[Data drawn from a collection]
###
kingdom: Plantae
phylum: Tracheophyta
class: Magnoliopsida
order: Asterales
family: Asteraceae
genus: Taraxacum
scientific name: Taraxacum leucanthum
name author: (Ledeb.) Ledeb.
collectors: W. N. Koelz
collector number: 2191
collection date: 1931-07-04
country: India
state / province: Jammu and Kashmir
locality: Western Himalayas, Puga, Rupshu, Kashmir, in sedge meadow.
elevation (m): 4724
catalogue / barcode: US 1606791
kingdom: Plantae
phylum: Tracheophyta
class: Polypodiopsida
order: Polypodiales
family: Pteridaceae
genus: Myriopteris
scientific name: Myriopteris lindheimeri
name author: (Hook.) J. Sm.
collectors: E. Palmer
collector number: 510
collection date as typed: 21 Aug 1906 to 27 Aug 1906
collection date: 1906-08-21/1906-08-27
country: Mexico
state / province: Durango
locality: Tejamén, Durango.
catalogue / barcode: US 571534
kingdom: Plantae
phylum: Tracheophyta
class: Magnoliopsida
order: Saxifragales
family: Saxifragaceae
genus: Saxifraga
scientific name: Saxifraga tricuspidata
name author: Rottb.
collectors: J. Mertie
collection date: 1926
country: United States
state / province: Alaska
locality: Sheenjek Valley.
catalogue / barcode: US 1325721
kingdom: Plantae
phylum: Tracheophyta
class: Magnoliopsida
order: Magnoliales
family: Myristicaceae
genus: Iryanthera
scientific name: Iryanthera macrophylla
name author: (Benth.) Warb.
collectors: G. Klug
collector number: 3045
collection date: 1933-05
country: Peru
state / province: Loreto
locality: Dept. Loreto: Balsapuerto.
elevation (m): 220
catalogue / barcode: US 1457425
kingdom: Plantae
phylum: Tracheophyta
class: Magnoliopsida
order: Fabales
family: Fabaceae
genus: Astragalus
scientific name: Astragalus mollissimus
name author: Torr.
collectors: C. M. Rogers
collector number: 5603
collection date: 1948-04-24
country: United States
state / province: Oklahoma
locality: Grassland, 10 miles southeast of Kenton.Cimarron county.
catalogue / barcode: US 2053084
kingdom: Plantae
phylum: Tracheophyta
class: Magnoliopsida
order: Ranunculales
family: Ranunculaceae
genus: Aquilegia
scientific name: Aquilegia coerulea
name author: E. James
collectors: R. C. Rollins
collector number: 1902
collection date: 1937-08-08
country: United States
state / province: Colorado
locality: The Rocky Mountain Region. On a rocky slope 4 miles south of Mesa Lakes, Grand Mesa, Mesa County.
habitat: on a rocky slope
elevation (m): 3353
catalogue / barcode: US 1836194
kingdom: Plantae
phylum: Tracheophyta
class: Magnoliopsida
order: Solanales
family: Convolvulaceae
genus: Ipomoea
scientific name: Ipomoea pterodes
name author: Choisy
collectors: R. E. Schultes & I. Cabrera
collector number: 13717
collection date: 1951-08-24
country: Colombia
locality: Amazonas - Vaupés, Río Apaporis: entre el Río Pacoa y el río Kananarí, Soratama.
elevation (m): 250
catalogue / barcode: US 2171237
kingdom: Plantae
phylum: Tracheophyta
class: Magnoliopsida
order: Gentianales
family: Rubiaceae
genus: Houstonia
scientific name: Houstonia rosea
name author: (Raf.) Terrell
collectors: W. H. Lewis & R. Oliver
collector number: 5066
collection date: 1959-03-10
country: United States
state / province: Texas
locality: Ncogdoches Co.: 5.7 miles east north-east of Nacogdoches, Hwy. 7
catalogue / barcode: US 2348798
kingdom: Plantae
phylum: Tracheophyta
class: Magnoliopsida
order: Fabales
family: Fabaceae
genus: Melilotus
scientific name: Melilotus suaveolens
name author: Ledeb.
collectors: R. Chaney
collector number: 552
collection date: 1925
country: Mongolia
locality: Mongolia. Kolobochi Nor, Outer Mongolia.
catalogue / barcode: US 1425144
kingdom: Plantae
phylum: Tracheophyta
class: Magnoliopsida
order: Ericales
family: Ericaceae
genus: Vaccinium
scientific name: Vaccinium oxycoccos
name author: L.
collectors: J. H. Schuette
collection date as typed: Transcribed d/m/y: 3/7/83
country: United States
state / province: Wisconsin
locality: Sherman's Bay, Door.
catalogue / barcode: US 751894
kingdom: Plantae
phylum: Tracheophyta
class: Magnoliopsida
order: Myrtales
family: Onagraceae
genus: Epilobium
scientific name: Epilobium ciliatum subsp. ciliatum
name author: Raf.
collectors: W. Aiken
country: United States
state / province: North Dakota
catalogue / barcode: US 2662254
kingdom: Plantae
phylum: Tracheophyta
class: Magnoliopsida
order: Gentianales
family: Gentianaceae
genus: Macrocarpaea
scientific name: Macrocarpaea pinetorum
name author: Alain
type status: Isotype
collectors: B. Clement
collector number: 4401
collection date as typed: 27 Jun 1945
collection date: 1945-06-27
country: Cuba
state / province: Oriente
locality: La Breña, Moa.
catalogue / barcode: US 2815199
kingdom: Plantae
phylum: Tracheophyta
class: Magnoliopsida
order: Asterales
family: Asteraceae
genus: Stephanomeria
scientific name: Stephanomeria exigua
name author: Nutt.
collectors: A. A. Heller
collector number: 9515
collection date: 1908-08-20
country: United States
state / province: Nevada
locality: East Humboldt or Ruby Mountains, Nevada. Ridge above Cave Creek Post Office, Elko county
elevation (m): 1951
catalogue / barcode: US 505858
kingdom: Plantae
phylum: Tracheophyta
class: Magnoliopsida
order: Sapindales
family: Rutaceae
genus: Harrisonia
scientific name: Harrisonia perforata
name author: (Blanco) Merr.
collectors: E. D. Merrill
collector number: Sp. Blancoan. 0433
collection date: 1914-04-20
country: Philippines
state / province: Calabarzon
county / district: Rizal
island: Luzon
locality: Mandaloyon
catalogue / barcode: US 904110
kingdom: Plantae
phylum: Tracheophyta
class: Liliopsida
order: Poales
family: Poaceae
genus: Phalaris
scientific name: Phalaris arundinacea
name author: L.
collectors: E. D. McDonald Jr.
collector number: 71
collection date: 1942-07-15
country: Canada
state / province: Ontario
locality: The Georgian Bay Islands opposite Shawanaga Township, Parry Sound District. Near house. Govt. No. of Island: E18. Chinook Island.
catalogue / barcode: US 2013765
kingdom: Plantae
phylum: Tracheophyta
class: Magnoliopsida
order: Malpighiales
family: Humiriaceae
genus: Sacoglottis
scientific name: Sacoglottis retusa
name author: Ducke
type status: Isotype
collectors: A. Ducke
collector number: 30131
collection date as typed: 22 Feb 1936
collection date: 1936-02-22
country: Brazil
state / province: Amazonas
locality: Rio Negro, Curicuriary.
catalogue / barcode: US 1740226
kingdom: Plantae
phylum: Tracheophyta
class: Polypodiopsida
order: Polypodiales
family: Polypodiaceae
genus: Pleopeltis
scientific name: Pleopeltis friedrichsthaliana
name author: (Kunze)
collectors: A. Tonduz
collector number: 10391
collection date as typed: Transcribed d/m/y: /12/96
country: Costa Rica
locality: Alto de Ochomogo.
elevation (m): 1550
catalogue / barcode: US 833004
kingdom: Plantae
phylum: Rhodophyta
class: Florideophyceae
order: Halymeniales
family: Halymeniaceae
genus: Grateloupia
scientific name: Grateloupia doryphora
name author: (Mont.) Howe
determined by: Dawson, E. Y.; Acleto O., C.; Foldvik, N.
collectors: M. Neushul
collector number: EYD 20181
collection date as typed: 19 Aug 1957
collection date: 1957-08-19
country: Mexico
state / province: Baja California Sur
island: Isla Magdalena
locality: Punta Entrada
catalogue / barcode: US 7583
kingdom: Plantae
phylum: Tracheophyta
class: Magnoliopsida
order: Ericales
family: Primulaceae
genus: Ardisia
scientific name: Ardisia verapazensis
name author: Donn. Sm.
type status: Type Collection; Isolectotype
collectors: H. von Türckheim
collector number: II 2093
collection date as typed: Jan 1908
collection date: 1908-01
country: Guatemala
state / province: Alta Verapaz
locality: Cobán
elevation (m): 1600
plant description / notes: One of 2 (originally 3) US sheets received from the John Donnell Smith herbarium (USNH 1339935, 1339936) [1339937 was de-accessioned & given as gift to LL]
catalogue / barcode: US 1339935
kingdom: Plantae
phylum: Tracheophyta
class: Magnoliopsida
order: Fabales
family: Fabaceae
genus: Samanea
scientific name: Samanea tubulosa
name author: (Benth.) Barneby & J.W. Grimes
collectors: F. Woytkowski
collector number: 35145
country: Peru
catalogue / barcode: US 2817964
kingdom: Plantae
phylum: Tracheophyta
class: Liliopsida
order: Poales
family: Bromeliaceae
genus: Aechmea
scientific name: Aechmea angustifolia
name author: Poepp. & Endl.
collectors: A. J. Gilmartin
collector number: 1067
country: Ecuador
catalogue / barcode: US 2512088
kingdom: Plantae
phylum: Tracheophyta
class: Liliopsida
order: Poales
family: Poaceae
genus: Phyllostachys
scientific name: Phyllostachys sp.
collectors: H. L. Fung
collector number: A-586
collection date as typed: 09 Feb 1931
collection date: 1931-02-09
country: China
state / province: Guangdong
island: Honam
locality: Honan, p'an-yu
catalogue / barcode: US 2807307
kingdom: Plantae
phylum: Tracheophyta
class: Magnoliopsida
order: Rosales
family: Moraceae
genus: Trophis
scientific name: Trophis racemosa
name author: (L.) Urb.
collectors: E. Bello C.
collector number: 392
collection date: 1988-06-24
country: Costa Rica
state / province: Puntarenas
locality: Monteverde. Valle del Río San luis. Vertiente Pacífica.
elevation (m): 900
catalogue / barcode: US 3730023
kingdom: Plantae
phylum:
###
▶ Exercise prompt
Output the lines from the line with "collector number: 1067" to the line with "country: China", both included, as a JSON list of strings with one string per line and blank lines omitted.

▶ Solution to the exercise
[
  "collector number: 1067",
  "country: Ecuador",
  "catalogue / barcode: US 2512088",
  "kingdom: Plantae",
  "phylum: Tracheophyta",
  "class: Liliopsida",
  "order: Poales",
  "family: Poaceae",
  "genus: Phyllostachys",
  "scientific name: Phyllostachys sp.",
  "collectors: H. L. Fung",
  "collector number: A-586",
  "collection date as typed: 09 Feb 1931",
  "collection date: 1931-02-09",
  "country: China"
]